# 05 Grizzly 660 service manual work for an 04?



## jeff1922 (Feb 2, 2012)

Hey Guys,

New to the site but not too new behind the bars. I just bought an 04 Grizzly 660 fixer upper and was wondering if the 05 Grizzly service manual on the 'manuals & maps' section of this site will work for my 04?

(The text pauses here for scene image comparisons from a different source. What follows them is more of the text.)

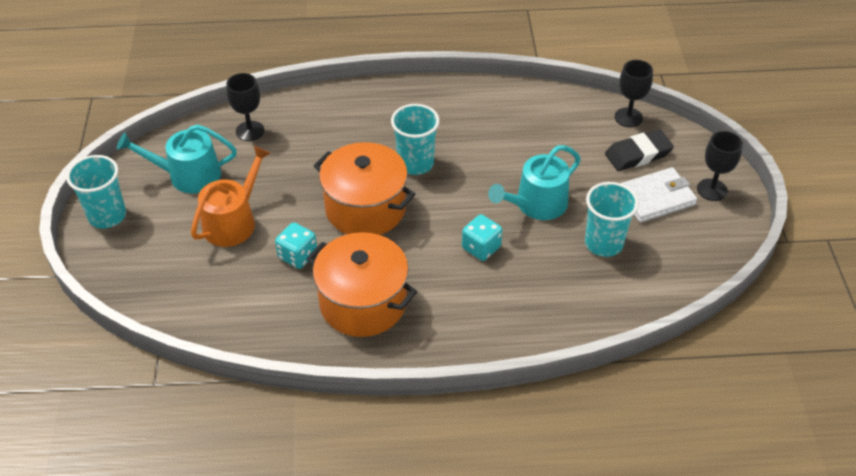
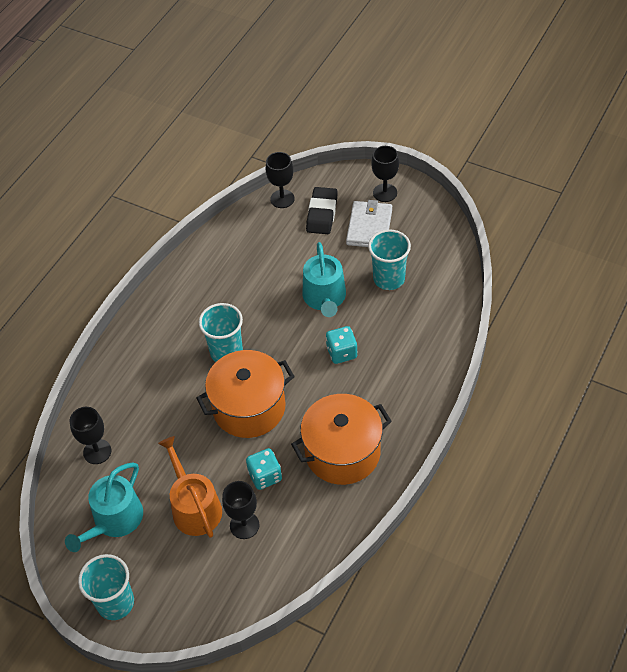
camera: 55 degrees left, 5 degrees up
none -> black goblet [222,481,260,539]

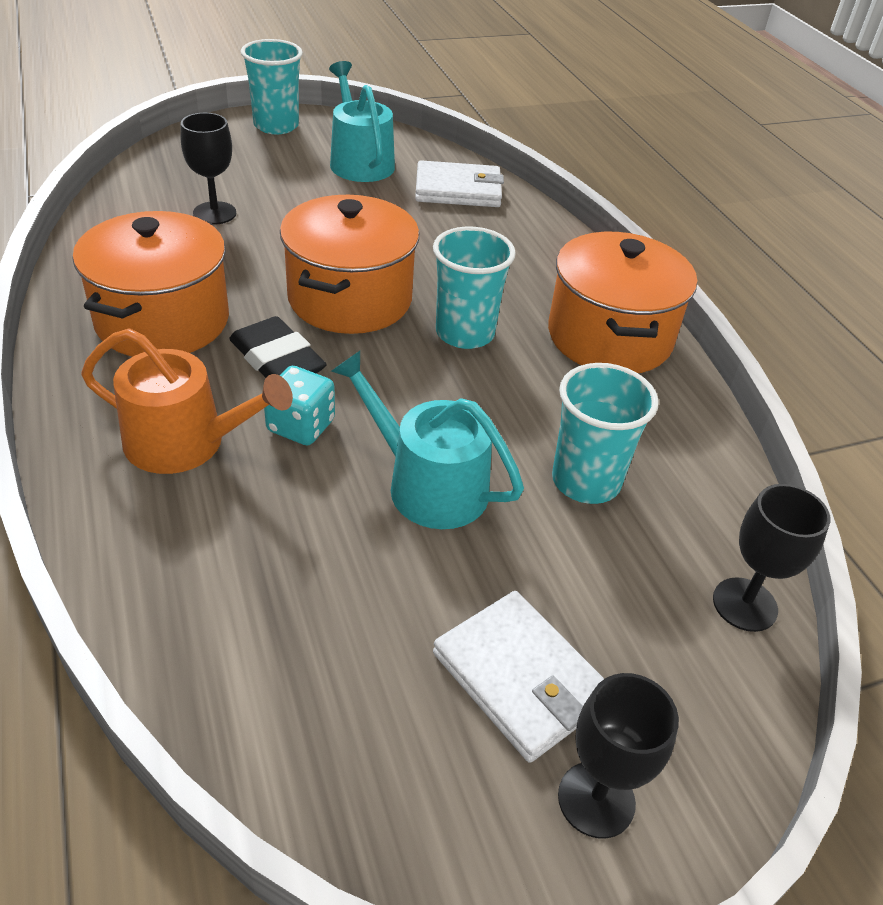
camera: 125 degrees right, 10 degrees down
black goblet [70,407,112,464] -> white wallet [415,160,504,207]
orange watering can [158,436,222,538] -> orange watering can moved to [81,329,293,474]
turquoise dice [246,448,282,490] -> none
black eraser [306,187,338,234] -> black eraser moved to [229,316,327,378]
turquoise cup [368,229,411,290] -> turquoise cup moved to [552,363,658,504]
none -> orange pot [548,232,697,373]

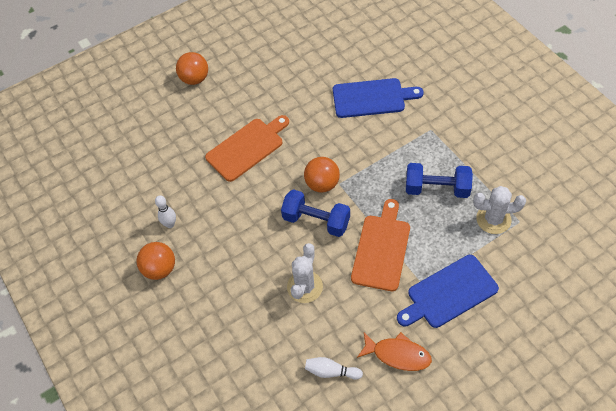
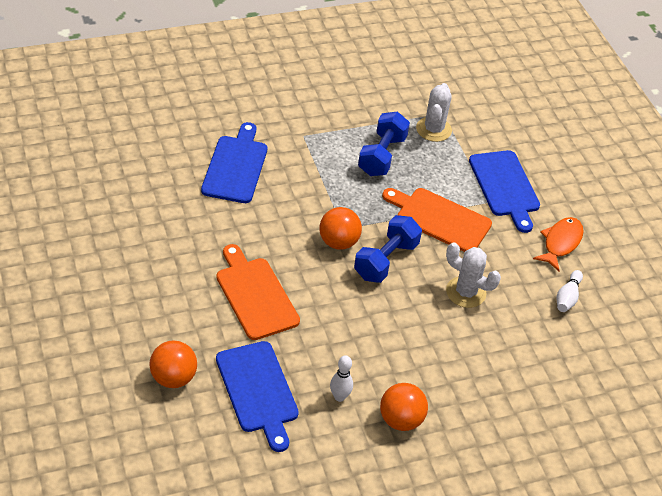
camera: 85 degrees left, 10 degrees down
orange ball [176,52,208,85] -> orange ball moved to [149,341,197,388]
none -> blue cutting board [216,341,299,452]

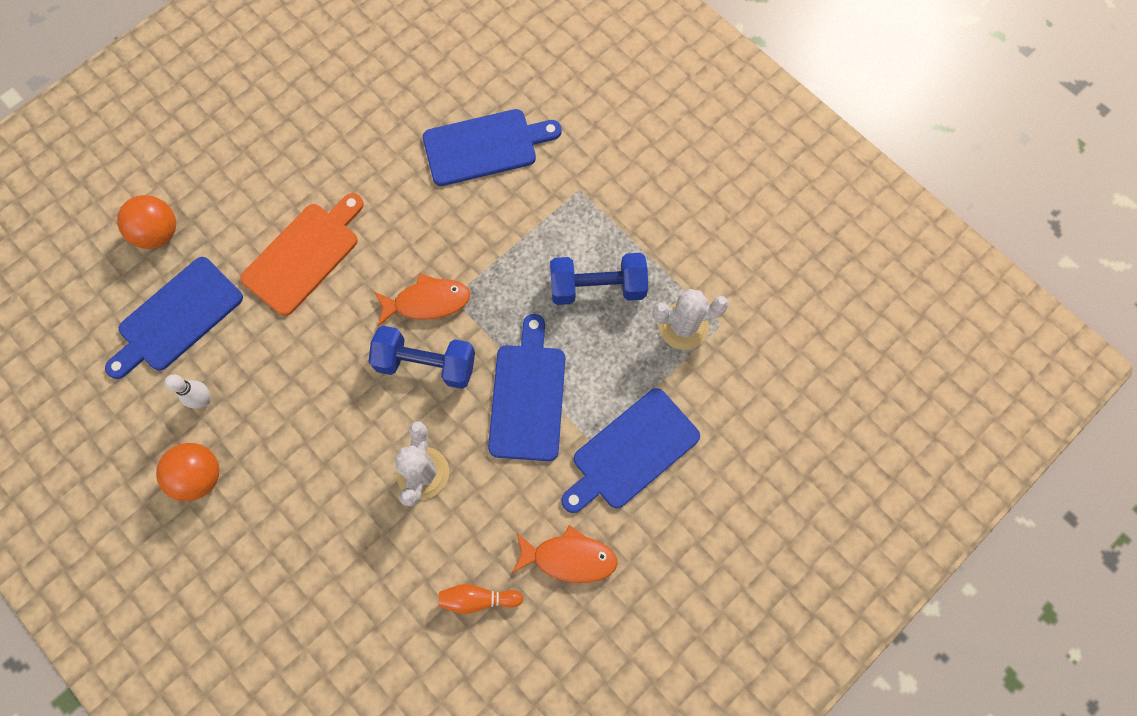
camera: 70 degrees right, 25 degrees up
orange ball [319,207,362,250] -> orange fish [374,274,470,326]
orange cutting board [382,188,492,252] -> blue cutting board [488,314,565,461]
white bowling pin [557,270,583,312] -> orange bowling pin [438,584,523,614]

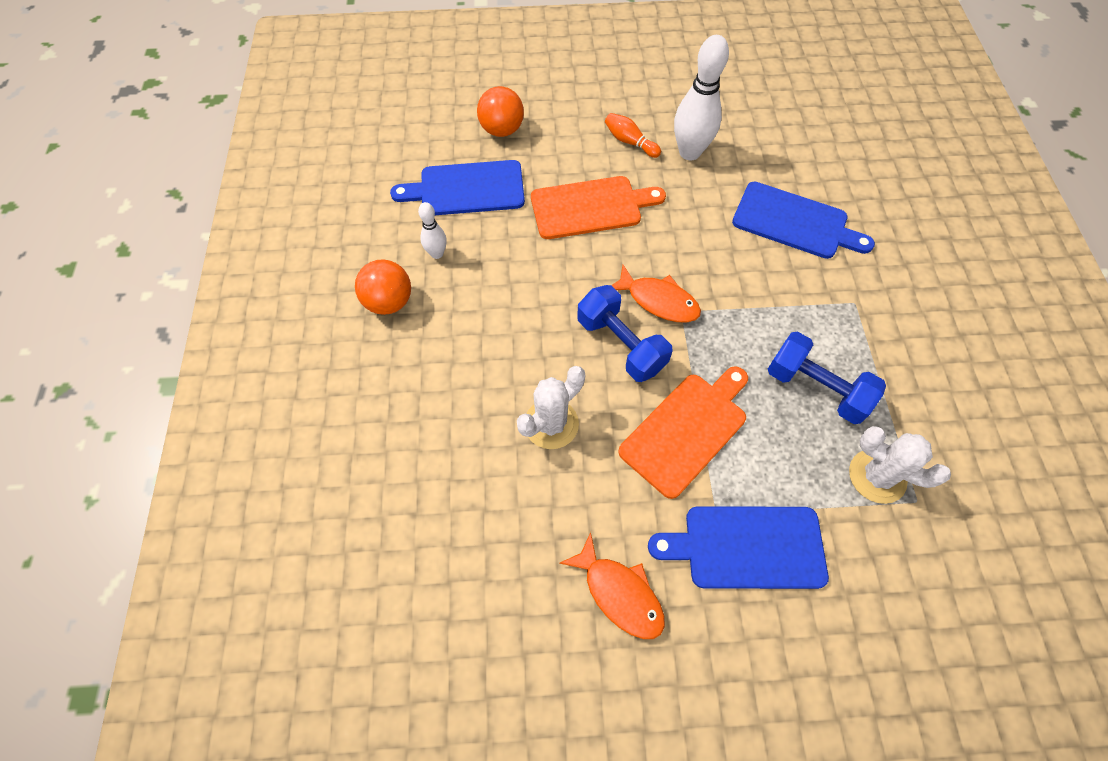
camera: 40 degrees right, 10 degrees down
orange bowling pin [438,584,523,614] -> orange bowling pin moved to [605,113,661,158]
blue cutting board [488,314,565,461] -> orange cutting board [618,366,748,499]
none -> white bowling pin [674,35,729,160]

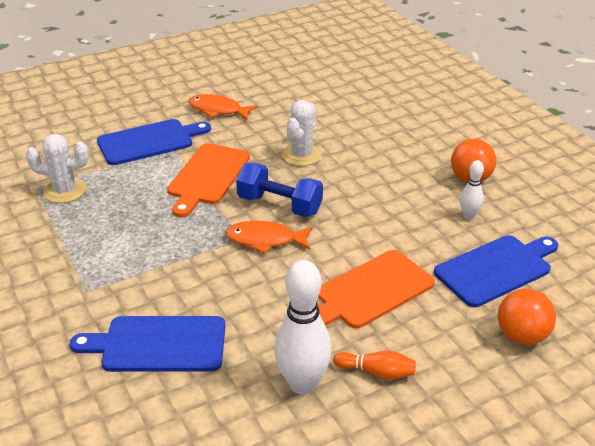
camera: 155 degrees right, 25 degrees down
blue dumbbell [768,331,886,424] -> none

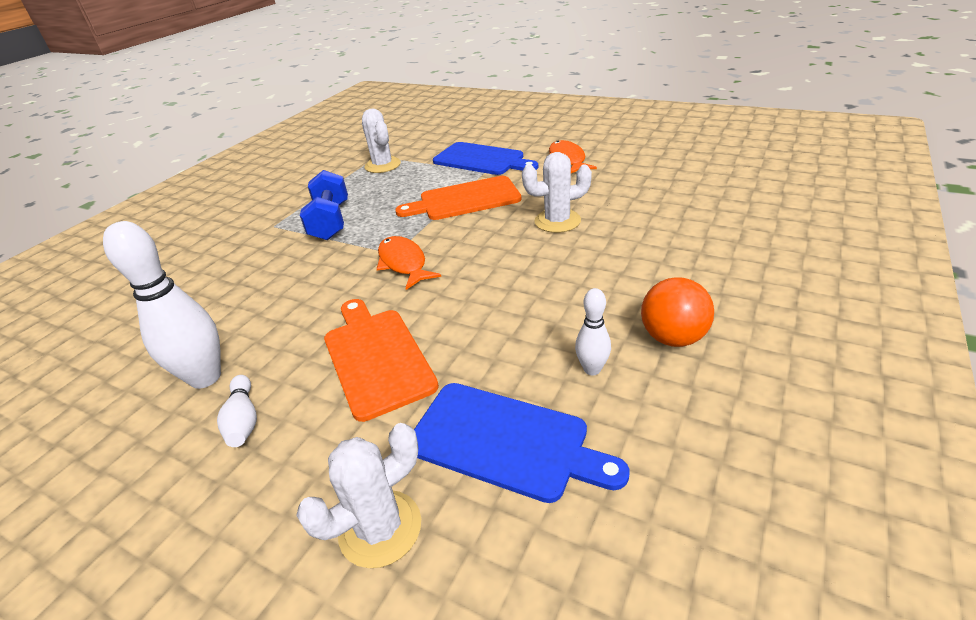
camera: 60 degrees right, 0 degrees up
blue cutting board [70,316,225,372] -> none
blue dumbbell [236,163,323,217] -> blue dumbbell moved to [300,170,348,241]
orange cutting board [318,250,435,329] -> orange cutting board turned 45 degrees clockwise [324,299,439,422]
orange bowling pin [333,350,416,380] -> white bowling pin [217,375,257,447]
orange ball [498,289,556,345] -> white cactus [296,423,421,568]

Also, the bike has a K&N filter with 26" lites on it and I'm trying to get a grasp of some upgrades to kick up the low-end and mid-range torque. One guy suggested researching the flywheel and cams from a raptor. Let me know what you think or if you have any other ideas for hp gains.

Thanks in advance!

Jeff


----------



## oxidized_black (Mar 17, 2012)

*i have the hard cover manual for my '05 and it covers the years of '04-08.*
*if you need one in pdf, just leave me a message ...*


----------



## bamajeepjunkie (Jun 18, 2010)

Best thing for the grizz is clutching! IMO go to a heavier secondary spring, go with a few oz lighter roller weights, or even better greaseless OD slider weights from utvcrap or hunterworks. You can mod the motor, but your gonna have to upgrade the cvt if you want the powerband you suggest. You can also put a 1-2mm shim in the primary to get more low end. Check out the mods/upgrades threads in the sticky of this forum.


----------